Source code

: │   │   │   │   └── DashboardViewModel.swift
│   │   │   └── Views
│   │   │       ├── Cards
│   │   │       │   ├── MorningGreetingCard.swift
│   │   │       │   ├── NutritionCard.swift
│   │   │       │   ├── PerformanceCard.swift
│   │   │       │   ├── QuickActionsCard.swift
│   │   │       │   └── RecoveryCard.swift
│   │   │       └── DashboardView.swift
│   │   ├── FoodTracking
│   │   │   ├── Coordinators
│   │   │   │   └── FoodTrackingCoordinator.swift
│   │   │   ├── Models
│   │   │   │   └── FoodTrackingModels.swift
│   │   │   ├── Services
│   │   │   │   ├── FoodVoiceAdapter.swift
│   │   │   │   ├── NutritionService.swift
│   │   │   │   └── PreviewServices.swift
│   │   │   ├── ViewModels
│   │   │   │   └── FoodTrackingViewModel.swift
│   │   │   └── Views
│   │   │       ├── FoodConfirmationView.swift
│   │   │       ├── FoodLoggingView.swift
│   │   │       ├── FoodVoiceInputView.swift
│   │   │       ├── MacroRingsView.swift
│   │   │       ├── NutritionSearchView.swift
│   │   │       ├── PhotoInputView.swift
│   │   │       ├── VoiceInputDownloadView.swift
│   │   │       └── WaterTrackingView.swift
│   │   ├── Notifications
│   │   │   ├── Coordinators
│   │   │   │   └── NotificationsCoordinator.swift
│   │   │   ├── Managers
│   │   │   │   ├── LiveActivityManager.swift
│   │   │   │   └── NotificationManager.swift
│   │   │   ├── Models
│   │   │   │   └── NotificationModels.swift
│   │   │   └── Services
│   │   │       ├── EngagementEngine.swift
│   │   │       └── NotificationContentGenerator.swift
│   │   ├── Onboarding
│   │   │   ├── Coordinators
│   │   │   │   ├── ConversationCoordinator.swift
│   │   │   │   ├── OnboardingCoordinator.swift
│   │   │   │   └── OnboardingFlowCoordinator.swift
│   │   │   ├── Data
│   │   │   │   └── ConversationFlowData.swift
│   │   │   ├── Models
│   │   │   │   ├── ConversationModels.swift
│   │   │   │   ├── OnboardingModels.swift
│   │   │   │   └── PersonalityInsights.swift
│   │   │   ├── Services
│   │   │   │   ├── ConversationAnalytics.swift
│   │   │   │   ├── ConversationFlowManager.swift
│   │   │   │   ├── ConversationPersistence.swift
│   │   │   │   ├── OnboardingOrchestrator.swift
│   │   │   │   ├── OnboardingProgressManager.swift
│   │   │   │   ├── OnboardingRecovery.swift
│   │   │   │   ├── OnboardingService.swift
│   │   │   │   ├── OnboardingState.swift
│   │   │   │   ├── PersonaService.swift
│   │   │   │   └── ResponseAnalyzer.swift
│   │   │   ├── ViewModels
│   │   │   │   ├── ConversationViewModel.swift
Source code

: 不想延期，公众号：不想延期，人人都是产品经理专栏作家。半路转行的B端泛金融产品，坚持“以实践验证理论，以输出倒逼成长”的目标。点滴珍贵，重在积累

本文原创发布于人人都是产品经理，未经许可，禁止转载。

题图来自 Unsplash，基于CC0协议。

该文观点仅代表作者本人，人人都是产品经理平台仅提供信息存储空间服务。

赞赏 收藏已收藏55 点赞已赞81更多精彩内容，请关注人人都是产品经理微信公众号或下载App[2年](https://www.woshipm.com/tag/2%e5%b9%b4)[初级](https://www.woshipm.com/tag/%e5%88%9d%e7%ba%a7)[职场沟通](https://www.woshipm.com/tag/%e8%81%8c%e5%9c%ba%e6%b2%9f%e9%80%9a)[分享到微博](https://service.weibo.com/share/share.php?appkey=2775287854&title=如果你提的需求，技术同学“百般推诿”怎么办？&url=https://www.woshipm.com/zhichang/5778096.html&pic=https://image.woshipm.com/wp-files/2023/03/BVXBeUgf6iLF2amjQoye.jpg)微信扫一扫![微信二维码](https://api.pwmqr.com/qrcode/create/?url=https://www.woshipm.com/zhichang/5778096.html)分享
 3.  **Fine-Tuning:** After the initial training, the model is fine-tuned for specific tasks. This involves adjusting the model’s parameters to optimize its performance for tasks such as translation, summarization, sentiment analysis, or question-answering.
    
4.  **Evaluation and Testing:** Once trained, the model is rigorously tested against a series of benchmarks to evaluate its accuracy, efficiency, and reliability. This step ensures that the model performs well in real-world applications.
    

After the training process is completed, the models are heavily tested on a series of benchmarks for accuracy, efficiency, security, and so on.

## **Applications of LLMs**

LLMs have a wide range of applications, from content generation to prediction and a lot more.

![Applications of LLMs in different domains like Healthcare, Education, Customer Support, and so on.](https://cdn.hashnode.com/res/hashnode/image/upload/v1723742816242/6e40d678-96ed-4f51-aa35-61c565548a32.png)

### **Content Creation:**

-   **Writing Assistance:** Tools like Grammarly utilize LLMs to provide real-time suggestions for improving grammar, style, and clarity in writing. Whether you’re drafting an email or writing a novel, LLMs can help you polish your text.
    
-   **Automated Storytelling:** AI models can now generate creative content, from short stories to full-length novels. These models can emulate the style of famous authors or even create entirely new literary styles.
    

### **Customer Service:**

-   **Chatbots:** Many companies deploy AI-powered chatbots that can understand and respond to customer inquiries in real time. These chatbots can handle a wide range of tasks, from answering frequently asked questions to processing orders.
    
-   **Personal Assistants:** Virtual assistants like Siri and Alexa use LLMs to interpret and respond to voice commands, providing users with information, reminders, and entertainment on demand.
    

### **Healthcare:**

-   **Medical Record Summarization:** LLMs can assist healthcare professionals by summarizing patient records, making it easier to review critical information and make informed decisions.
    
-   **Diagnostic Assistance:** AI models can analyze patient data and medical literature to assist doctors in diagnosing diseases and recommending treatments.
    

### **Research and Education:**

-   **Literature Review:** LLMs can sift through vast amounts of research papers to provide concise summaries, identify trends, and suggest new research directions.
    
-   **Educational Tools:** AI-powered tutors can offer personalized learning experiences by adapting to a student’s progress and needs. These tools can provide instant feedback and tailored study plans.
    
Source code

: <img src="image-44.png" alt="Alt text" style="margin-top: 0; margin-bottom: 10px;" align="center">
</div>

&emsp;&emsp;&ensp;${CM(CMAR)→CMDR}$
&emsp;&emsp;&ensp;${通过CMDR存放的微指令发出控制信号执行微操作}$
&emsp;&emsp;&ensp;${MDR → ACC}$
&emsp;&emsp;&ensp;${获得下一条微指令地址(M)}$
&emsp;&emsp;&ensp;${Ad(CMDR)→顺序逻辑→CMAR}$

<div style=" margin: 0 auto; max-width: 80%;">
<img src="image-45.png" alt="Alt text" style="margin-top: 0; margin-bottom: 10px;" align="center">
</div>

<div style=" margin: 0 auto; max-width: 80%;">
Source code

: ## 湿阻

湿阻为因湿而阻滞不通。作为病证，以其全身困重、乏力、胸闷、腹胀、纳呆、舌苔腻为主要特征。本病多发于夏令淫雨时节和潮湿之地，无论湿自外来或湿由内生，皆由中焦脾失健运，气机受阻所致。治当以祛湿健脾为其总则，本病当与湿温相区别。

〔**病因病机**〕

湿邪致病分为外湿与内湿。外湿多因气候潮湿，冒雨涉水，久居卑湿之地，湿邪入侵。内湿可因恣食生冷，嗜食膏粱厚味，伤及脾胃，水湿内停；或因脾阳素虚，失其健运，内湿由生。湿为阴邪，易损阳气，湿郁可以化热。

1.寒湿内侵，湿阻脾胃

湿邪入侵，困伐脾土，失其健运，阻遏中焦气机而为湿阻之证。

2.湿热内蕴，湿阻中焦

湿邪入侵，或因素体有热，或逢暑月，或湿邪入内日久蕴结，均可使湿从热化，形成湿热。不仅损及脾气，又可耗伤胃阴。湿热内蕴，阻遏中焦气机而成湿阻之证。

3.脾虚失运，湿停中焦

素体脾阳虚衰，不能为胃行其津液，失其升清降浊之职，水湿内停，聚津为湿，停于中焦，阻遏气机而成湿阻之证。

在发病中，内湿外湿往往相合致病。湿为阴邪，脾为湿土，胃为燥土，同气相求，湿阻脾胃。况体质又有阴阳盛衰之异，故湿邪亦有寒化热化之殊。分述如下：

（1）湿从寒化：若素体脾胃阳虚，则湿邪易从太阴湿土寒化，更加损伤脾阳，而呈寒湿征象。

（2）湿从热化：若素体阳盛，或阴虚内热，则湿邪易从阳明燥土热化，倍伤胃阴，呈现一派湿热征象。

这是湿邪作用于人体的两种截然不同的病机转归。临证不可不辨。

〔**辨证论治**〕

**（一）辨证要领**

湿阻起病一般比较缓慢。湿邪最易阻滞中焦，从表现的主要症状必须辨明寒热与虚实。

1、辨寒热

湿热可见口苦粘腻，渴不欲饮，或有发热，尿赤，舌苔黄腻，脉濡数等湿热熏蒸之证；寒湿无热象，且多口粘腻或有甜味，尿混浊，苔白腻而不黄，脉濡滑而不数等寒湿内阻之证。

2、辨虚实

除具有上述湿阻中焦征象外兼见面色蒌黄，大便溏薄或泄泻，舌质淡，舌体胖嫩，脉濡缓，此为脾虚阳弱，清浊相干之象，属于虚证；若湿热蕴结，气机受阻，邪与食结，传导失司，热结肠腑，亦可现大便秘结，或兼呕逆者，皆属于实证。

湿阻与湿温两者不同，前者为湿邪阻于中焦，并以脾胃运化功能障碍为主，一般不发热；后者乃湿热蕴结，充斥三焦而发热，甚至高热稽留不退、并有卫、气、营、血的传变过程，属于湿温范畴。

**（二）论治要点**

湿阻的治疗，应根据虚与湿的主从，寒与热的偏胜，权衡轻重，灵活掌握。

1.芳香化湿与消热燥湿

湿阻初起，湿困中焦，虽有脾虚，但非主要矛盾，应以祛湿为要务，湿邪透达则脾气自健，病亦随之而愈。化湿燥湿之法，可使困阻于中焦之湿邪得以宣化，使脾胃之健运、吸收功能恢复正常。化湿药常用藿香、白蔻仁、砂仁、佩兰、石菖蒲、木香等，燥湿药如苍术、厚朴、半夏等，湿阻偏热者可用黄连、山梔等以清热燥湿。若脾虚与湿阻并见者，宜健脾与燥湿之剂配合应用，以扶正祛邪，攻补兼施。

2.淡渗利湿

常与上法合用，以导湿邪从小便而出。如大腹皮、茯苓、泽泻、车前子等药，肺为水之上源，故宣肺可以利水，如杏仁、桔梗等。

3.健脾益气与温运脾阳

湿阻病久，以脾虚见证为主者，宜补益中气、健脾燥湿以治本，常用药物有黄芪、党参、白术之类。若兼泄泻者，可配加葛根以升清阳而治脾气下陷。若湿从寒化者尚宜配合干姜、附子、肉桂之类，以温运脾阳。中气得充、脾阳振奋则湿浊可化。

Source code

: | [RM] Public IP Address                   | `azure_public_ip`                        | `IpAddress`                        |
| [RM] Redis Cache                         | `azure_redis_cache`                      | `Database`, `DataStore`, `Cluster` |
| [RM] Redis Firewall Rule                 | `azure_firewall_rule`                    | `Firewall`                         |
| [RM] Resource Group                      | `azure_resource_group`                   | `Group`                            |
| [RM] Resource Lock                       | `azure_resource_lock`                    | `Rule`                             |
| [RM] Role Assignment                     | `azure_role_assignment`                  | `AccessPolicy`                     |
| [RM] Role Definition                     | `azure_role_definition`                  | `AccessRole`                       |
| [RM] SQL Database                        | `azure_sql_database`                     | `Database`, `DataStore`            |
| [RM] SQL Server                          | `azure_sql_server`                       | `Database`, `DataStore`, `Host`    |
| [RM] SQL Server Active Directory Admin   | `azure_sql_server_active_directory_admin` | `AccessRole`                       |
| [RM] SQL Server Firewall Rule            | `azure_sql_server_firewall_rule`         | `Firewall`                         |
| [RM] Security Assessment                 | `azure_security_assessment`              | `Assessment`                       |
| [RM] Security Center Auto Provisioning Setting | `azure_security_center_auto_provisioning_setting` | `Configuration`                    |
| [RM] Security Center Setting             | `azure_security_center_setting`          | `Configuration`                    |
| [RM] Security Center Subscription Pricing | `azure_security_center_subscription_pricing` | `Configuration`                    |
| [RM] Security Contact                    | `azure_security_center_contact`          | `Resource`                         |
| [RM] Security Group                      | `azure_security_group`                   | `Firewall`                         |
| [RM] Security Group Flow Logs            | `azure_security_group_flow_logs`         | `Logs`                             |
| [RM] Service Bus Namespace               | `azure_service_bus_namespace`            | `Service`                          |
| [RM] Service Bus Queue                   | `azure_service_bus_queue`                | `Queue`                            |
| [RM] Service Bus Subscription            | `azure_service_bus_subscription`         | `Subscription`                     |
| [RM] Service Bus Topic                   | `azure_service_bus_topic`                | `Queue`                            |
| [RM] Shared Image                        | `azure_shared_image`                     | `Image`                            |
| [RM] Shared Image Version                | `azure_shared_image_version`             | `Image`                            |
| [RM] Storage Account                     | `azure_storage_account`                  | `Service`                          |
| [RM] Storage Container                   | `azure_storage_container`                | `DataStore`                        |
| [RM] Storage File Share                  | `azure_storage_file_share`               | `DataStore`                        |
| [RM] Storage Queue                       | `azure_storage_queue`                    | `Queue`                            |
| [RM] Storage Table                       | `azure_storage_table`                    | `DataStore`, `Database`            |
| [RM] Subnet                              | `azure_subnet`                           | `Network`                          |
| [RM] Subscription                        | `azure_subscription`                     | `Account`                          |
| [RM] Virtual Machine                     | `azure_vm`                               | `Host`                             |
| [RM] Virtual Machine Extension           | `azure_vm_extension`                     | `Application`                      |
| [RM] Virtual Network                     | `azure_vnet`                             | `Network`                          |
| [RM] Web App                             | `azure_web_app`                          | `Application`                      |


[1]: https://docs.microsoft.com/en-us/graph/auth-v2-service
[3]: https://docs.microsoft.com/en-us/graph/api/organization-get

● ● ● ● ●

Copy each line of the records above that carries the word "accuracy".

4.  **Evaluation and Testing:** Once trained, the model is rigorously tested against a series of benchmarks to evaluate its accuracy, efficiency, and reliability. This step ensures that the model performs well in real-world applications.
After the training process is completed, the models are heavily tested on a series of benchmarks for accuracy, efficiency, security, and so on.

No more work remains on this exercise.